Successes for the WHO include poliomyelitis, cases of which have dropped 85 per cent since 1988, and eight out of ten children worldwide are now vaccinated against six major childhood diseases. But without concerted global action, the success in completely eradicating smallpox will not be repeated, the organisation warns.
"Despite the emergence of some 30 new diseases in the last 20 years, there is still a lack of national and international political will and resources to develop and support the systems necessary to detect them and stop their spread. Without doubt, diseases as yet unknown, but with the potential to be the Aids of tomorrow, lurk in the shadows."
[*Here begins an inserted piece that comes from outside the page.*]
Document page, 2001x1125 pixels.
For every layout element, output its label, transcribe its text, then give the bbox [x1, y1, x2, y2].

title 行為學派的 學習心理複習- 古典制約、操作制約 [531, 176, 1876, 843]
Hirosh Nakajima, director-general of the WHO, identified a number of priority areas. He said extra resources must be mobilised to eliminate illnesses such as polio and guinea-worm disease; surveillance and control of infectious diseases must be improved; intensive research into new and emerging diseases, and ways of controlling them, should be encouraged; and public education in food and personal hygiene practices should be intensified.
"Today, infectious diseases are not only a health issue; they have become a social problem with tremendous consequences for the well-being of the individual and the world we live in," said Dr Nakajima. "We need to recognise them as a common threat that has been ignored at great cost for too long and to build the global solidarity to confront them."